Items from a data source:
-- -- --
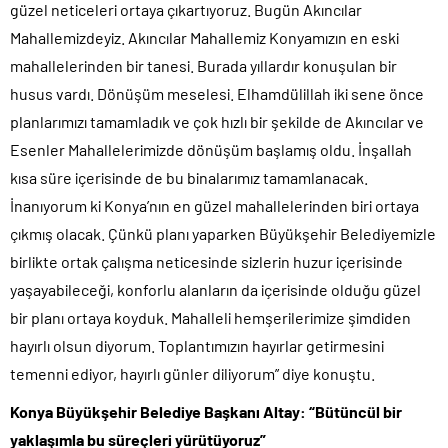
güzel neticeleri ortaya çıkartıyoruz. Bugün Akıncılar
Mahallemizdeyiz. Akıncılar Mahallemiz Konyamızın en eski
mahallelerinden bir tanesi. Burada yıllardır konuşulan bir
husus vardı. Dönüşüm meselesi. Elhamdülillah iki sene önce
planlarımızı tamamladık ve çok hızlı bir şekilde de Akıncılar ve
Esenler Mahallelerimizde dönüşüm başlamış oldu. İnşallah
kısa süre içerisinde de bu binalarımız tamamlanacak.
İnanıyorum ki Konya’nın en güzel mahallelerinden biri ortaya
çıkmış olacak. Çünkü planı yaparken Büyükşehir Belediyemizle
birlikte ortak çalışma neticesinde sizlerin huzur içerisinde
yaşayabileceği, konforlu alanların da içerisinde olduğu güzel
bir planı ortaya koyduk. Mahalleli hemşerilerimize şimdiden
hayırlı olsun diyorum. Toplantımızın hayırlar getirmesini
temenni ediyor, hayırlı günler diliyorum” diye konuştu.
Konya Büyükşehir Belediye Başkanı Altay: “Bütüncül bir
yaklaşımla bu süreçleri yürütüyoruz”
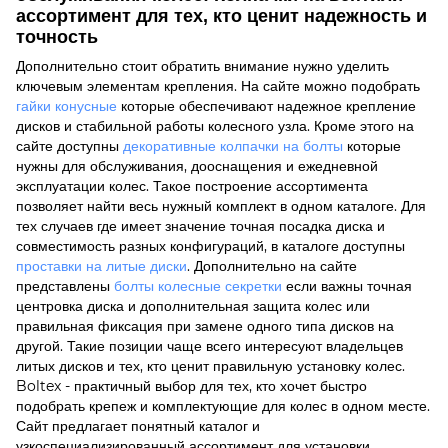
ассортимент для тех, кто ценит надежность и
точность
Дополнительно стоит обратить внимание нужно уделить
ключевым элементам крепления. На сайте можно подобрать
гайки конусные
которые обеспечивают надежное крепление
дисков и стабильной работы колесного узла. Кроме этого на
сайте доступны
декоративные колпачки на болты
которые
нужны для обслуживания, дооснащения и ежедневной
эксплуатации колес. Такое построение ассортимента
позволяет найти весь нужный комплект в одном каталоге. Для
тех случаев где имеет значение точная посадка диска и
совместимость разных конфигураций, в каталоге доступны
проставки на литые диски
. Дополнительно на сайте
представлены
болты колесные секретки
если важны точная
центровка диска и дополнительная защита колес или
правильная фиксация при замене одного типа дисков на
другой. Такие позиции чаще всего интересуют владельцев
литых дисков и тех, кто ценит правильную установку колес.
Boltex - практичный выбор для тех, кто хочет быстро
подобрать крепеж и комплектующие для колес в одном месте.
Сайт предлагает понятный каталог и
узкоспециализированный ассортимент для установки,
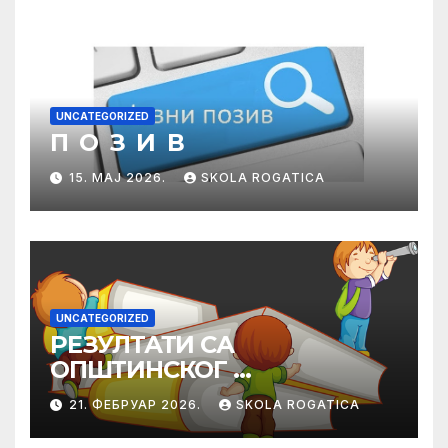
UNCATEGORIZED
П О З И В
15. МАЈ 2026.
SKOLA ROGATICA
UNCATEGORIZED
РЕЗУЛТАТИ СА
ОПШТИНСКОГ
ТАКМИЧЕЊА ИЗ
21. ФЕБРУАР 2026.
SKOLA ROGATICA
ПРАВОСЛАВНЕ
ВЈЕРОНАУКЕ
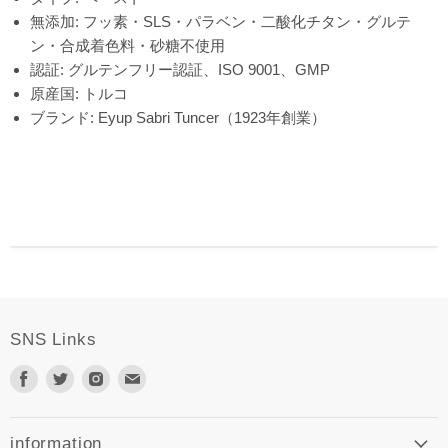
無添加: フッ素・SLS・パラベン・二酸化チタン・グルテ
ン・合成着色料・砂糖不使用
認証: グルテンフリー認証、ISO 9001、GMP
原産国: トルコ
ブランド: Eyup Sabri Tuncer（1923年創業）
SNS Links
Facebook
Twitter
Instagram
E
で
で
で
メ
見
見
見
ー
つ
つ
つ
ル
information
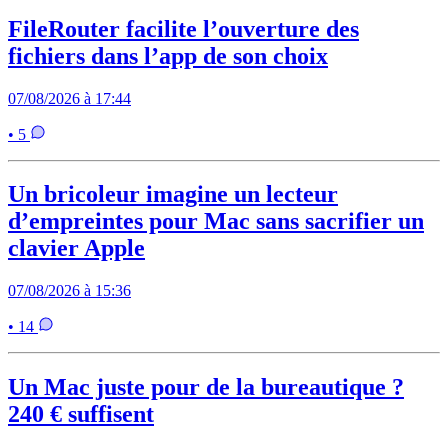
FileRouter facilite l’ouverture des
fichiers dans l’app de son choix
07/08/2026 à 17:44
• 5
Un bricoleur imagine un lecteur
d’empreintes pour Mac sans sacrifier un
clavier Apple
07/08/2026 à 15:36
• 14
Un Mac juste pour de la bureautique ?
240 € suffisent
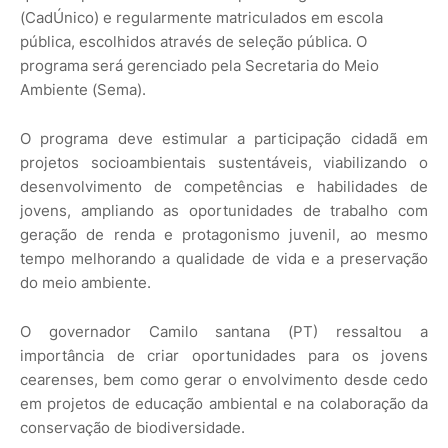
(CadÚnico) e regularmente matriculados em escola
pública, escolhidos através de seleção pública. O
programa será gerenciado pela Secretaria do Meio
Ambiente (Sema).
O programa deve estimular a participação cidadã em
projetos socioambientais sustentáveis, viabilizando o
desenvolvimento de competências e habilidades de
jovens, ampliando as oportunidades de trabalho com
geração de renda e protagonismo juvenil, ao mesmo
tempo melhorando a qualidade de vida e a preservação
do meio ambiente.
O governador Camilo santana (PT) ressaltou a
importância de criar oportunidades para os jovens
cearenses, bem como gerar o envolvimento desde cedo
em projetos de educação ambiental e na colaboração da
conservação de biodiversidade.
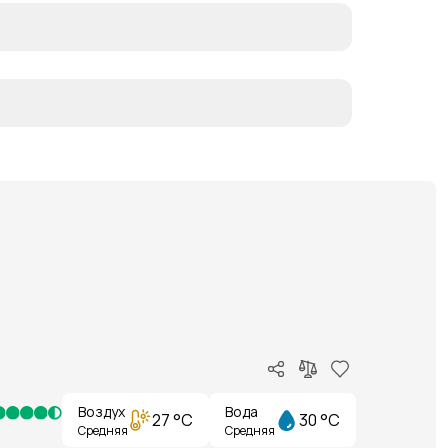
Воздух
Вода
27 °C
30 °C
Средняя
Средняя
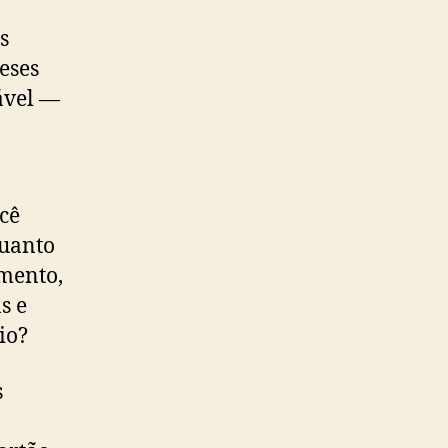
s
meses
ável —
cê
uanto
amento,
s e
io?
s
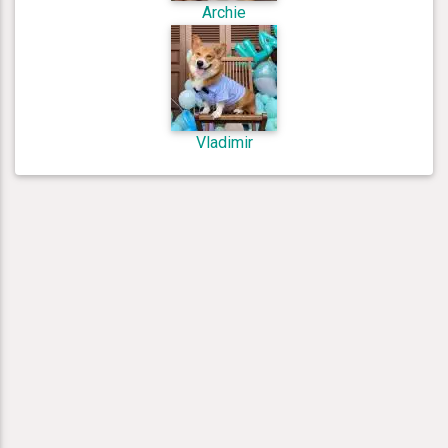
Archie
Vladimir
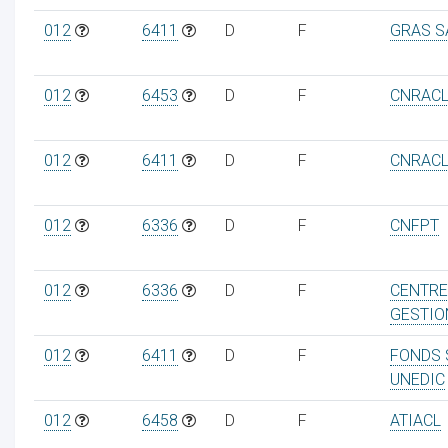
012
6411
D
F
GRAS S
012
6453
D
F
CNRAC
012
6411
D
F
CNRAC
012
6336
D
F
CNFPT
012
6336
D
F
CENTRE
GESTIO
012
6411
D
F
FONDS 
UNEDIC
012
6458
D
F
ATIACL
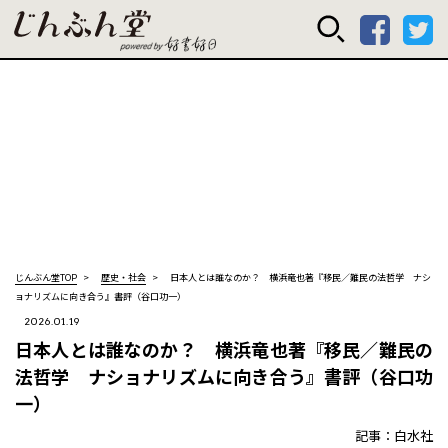
じんぶん堂 powered
じんぶん堂TOP
歴史・社会
日本人とは誰なのか？ 横浜竜也著『移民／難民の法哲学 ナシ
ョナリズムに向き合う』書評（谷口功一）
2026.01.19
日本人とは誰なのか？ 横浜竜也著『移民／難民の
法哲学 ナショナリズムに向き合う』書評（谷口功
一）
記事：白水社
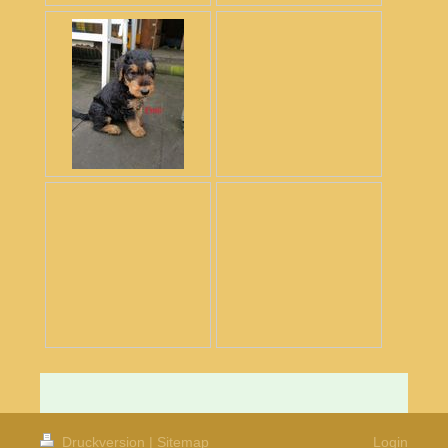
Druckversion
|
Sitemap
Login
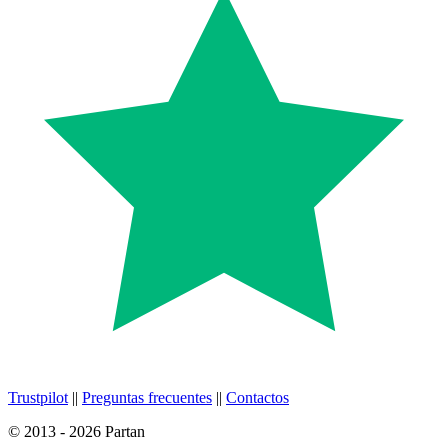
Trustpilot
||
Preguntas frecuentes
||
Contactos
© 2013 - 2026 Partan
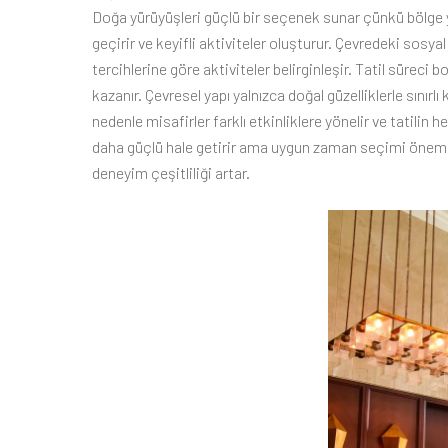
Doğa yürüyüşleri güçlü bir seçenek sunar çünkü bölge y
geçirir ve keyifli aktiviteler oluşturur. Çevredeki sosyal
tercihlerine göre aktiviteler belirginleşir. Tatil süreci b
kazanır. Çevresel yapı yalnızca doğal güzelliklerle sınır
nedenle misafirler farklı etkinliklere yönelir ve tatilin h
daha güçlü hale getirir ama uygun zaman seçimi önem taş
deneyim çeşitliliği artar.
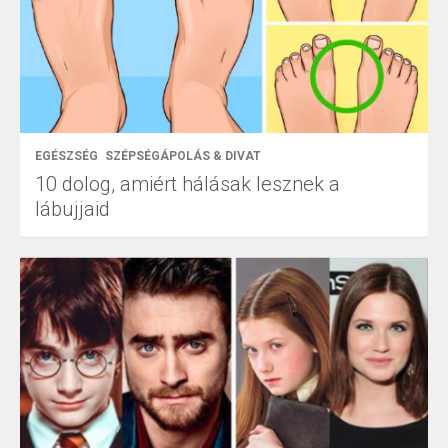
EGÉSZSÉG
SZÉPSÉGÁPOLÁS & DIVAT
10 dolog, amiért hálásak lesznek a
lábujjaid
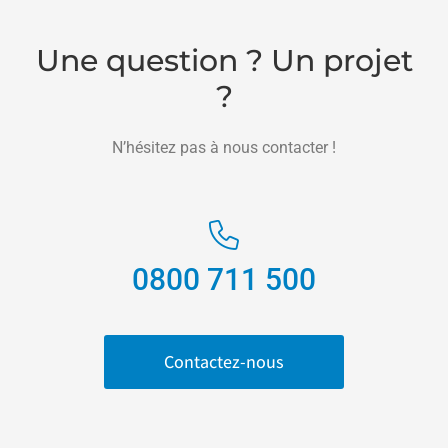
Une question ? Un projet
?
N’hésitez pas à nous contacter !
0800 711 500
Contactez-nous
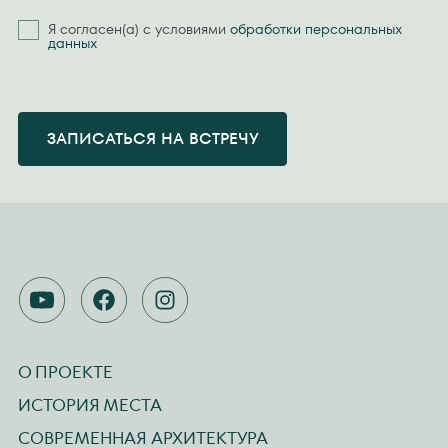
Я согласен(а) с условиями
обработки персональных
данных
ЗАПИСАТЬСЯ НА ВСТРЕЧУ
YOUTUBE
FACEBOOK
INSTAGRAM
О ПРОЕКТЕ
ИСТОРИЯ МЕСТА
СОВРЕМЕННАЯ АРХИТЕКТУРА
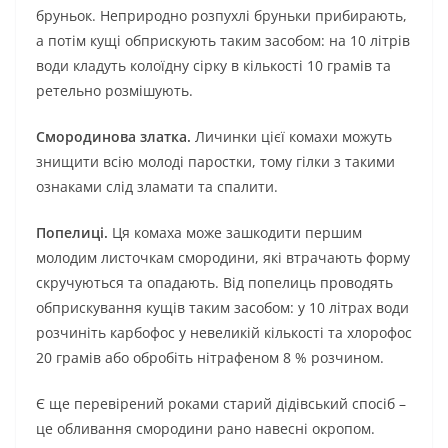
бруньок. Неприродно розпухлі бруньки прибирають,
а потім кущі обприскують таким засобом: на 10 літрів
води кладуть колоїдну сірку в кількості 10 грамів та
ретельно розмішують.
Смородинова златка.
Личинки цієї комахи можуть
знищити всію молоді паростки, тому гілки з такими
ознаками слід зламати та спалити.
Попелиці.
Ця комаха може зашкодити першим
молодим листочкам смородини, які втрачають форму
скручуються та опадають. Від попелиць проводять
обприскування кущів таким засобом: у 10 літрах води
розчиніть карбофос у невеликій кількості та хлорофос
20 грамів або обробіть нітрафеном 8 % розчином.
Є ще перевірений роками старий дідівський спосіб –
це обливання смородини рано навесні окропом.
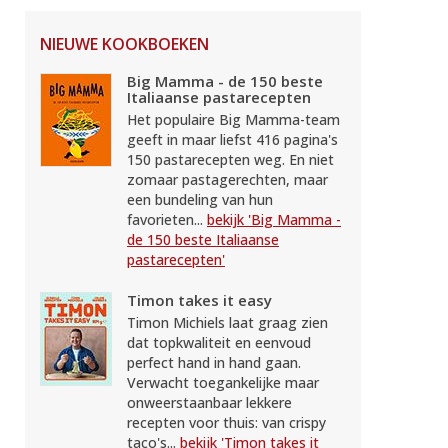
NIEUWE KOOKBOEKEN
Big Mamma - de 150 beste
Italiaanse pastarecepten
Het populaire Big Mamma-team
geeft in maar liefst 416 pagina's
150 pastarecepten weg. En niet
zomaar pastagerechten, maar
een bundeling van hun
favorieten...
bekijk 'Big Mamma -
de 150 beste Italiaanse
pastarecepten'
Timon takes it easy
Timon Michiels laat graag zien
dat topkwaliteit en eenvoud
perfect hand in hand gaan.
Verwacht toegankelijke maar
onweerstaanbaar lekkere
recepten voor thuis: van crispy
taco's...
bekijk 'Timon takes it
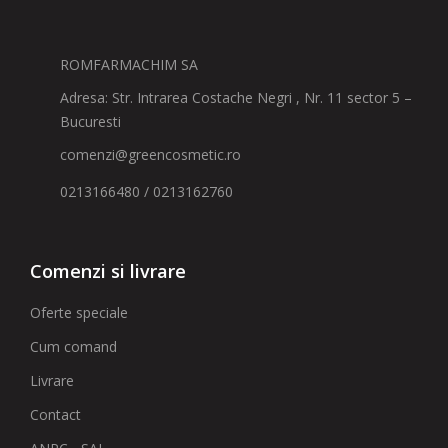
ROMFARMACHIM SA
Adresa: Str. Intrarea Costache Negri , Nr. 11 sector 5 –
Bucuresti
comenzi@greencosmetic.ro
0213166480 / 0213162760
Comenzi si livrare
Oferte speciale
Cum comand
Livrare
Contact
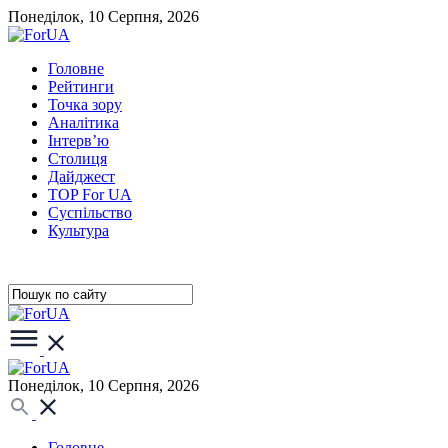
Понеділок, 10 Серпня, 2026
Головне
Рейтинги
Точка зору
Аналітика
Інтерв’ю
Столиця
Дайджест
TOP For UA
Суспiльство
Культура
Понеділок, 10 Серпня, 2026
Головне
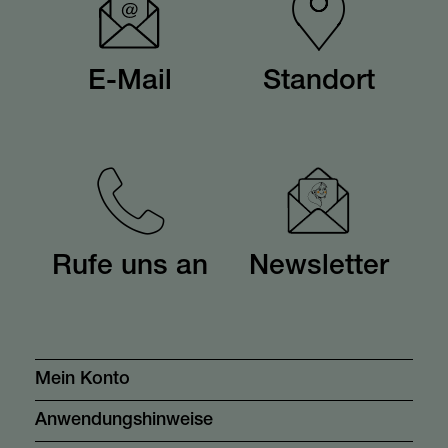
E-Mail
Standort
Rufe uns an
Newsletter
Mein Konto
Anwendungshinweise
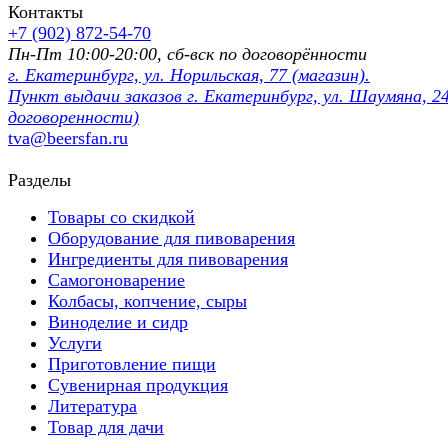
Контакты
+7 (902) 872-54-70
Пн-Пт 10:00-20:00, сб-вск по договорённости
г. Екатеринбург, ул. Норильская, 77 (магазин).
Пункт выдачи заказов г. Екатеринбург, ул. Шаумяна, 24
договоренности)
tva@beersfan.ru
Разделы
Товары со скидкой
Оборудование для пивоварения
Ингредиенты для пивоварения
Самогоноварение
Колбасы, копчение, сыры
Виноделие и сидр
Услуги
Приготовление пищи
Сувенирная продукция
Литература
Товар для дачи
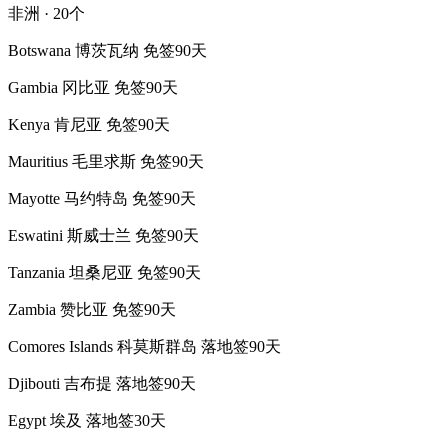
非洲 · 20个
Botswana 博茨瓦纳 免签90天
Gambia 冈比亚 免签90天
Kenya 肯尼亚 免签90天
Mauritius 毛里求斯 免签90天
Mayotte 马约特岛 免签90天
Eswatini 斯威士兰 免签90天
Tanzania 坦桑尼亚 免签90天
Zambia 赞比亚 免签90天
Comores Islands 科莫斯群岛 落地签90天
Djibouti 吉布提 落地签90天
Egypt 埃及 落地签30天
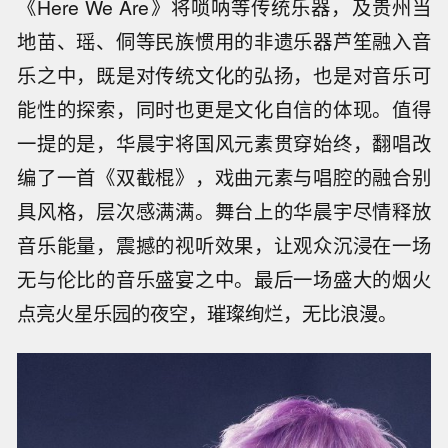
《Here We Are》将唢呐等传统乐器，及贵州当
地苗、瑶、侗等民族惯用的非遗乐器芦笙融入音
乐之中，既是对传统文化的弘扬，也是对音乐可
能性的探索，同时也更是文化自信的体现。值得
一提的是，华晨宇将国风元素贯穿始终，翻唱改
编了一首《双截棍》，戏曲元素与唱腔的融合别
具风格，层次感满满。舞台上的华晨宇尽情释放
音乐能量，震撼的视听效果，让观众沉浸在一场
无与伦比的音乐盛宴之中。最后一场盛大的烟火
点亮火星乐园的夜空，璀璨绚烂，无比浪漫。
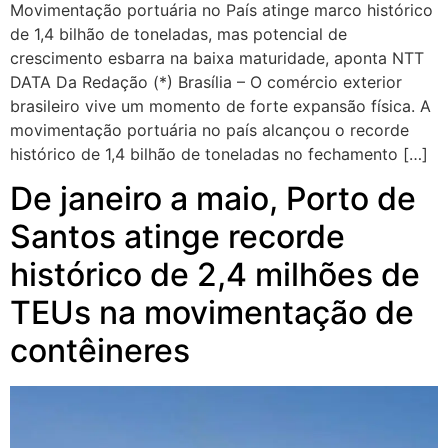
Movimentação portuária no País atinge marco histórico
de 1,4 bilhão de toneladas, mas potencial de
crescimento esbarra na baixa maturidade, aponta NTT
DATA Da Redação (*) Brasília – O comércio exterior
brasileiro vive um momento de forte expansão física. A
movimentação portuária no país alcançou o recorde
histórico de 1,4 bilhão de toneladas no fechamento […]
De janeiro a maio, Porto de
Santos atinge recorde
histórico de 2,4 milhões de
TEUs na movimentação de
contêineres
-- -- --
● Goal of the exercise
Go back to the entries above and restate word for word every line from the first through the one that contains "無添加: フッ素・SLS・パラベン・二酸化チタン・グルテ", leaving the pictures behind.

● Answer to the problem
güzel neticeleri ortaya çıkartıyoruz. Bugün Akıncılar
Mahallemizdeyiz. Akıncılar Mahallemiz Konyamızın en eski
mahallelerinden bir tanesi. Burada yıllardır konuşulan bir
husus vardı. Dönüşüm meselesi. Elhamdülillah iki sene önce
planlarımızı tamamladık ve çok hızlı bir şekilde de Akıncılar ve
Esenler Mahallelerimizde dönüşüm başlamış oldu. İnşallah
kısa süre içerisinde de bu binalarımız tamamlanacak.
İnanıyorum ki Konya’nın en güzel mahallelerinden biri ortaya
çıkmış olacak. Çünkü planı yaparken Büyükşehir Belediyemizle
birlikte ortak çalışma neticesinde sizlerin huzur içerisinde
yaşayabileceği, konforlu alanların da içerisinde olduğu güzel
bir planı ortaya koyduk. Mahalleli hemşerilerimize şimdiden
hayırlı olsun diyorum. Toplantımızın hayırlar getirmesini
temenni ediyor, hayırlı günler diliyorum” diye konuştu.
Konya Büyükşehir Belediye Başkanı Altay: “Bütüncül bir
yaklaşımla bu süreçleri yürütüyoruz”
ассортимент для тех, кто ценит надежность и
точность
Дополнительно стоит обратить внимание нужно уделить
ключевым элементам крепления. На сайте можно подобрать
гайки конусные
которые обеспечивают надежное крепление
дисков и стабильной работы колесного узла. Кроме этого на
сайте доступны
декоративные колпачки на болты
которые
нужны для обслуживания, дооснащения и ежедневной
эксплуатации колес. Такое построение ассортимента
позволяет найти весь нужный комплект в одном каталоге. Для
тех случаев где имеет значение точная посадка диска и
совместимость разных конфигураций, в каталоге доступны
проставки на литые диски
. Дополнительно на сайте
представлены
болты колесные секретки
если важны точная
центровка диска и дополнительная защита колес или
правильная фиксация при замене одного типа дисков на
другой. Такие позиции чаще всего интересуют владельцев
литых дисков и тех, кто ценит правильную установку колес.
Boltex - практичный выбор для тех, кто хочет быстро
подобрать крепеж и комплектующие для колес в одном месте.
Сайт предлагает понятный каталог и
узкоспециализированный ассортимент для установки,
UNCATEGORIZED
П О З И В
15. МАЈ 2026.
SKOLA ROGATICA
UNCATEGORIZED
РЕЗУЛТАТИ СА
ОПШТИНСКОГ
ТАКМИЧЕЊА ИЗ
21. ФЕБРУАР 2026.
SKOLA ROGATICA
ПРАВОСЛАВНЕ
ВЈЕРОНАУКЕ
無添加: フッ素・SLS・パラベン・二酸化チタン・グルテ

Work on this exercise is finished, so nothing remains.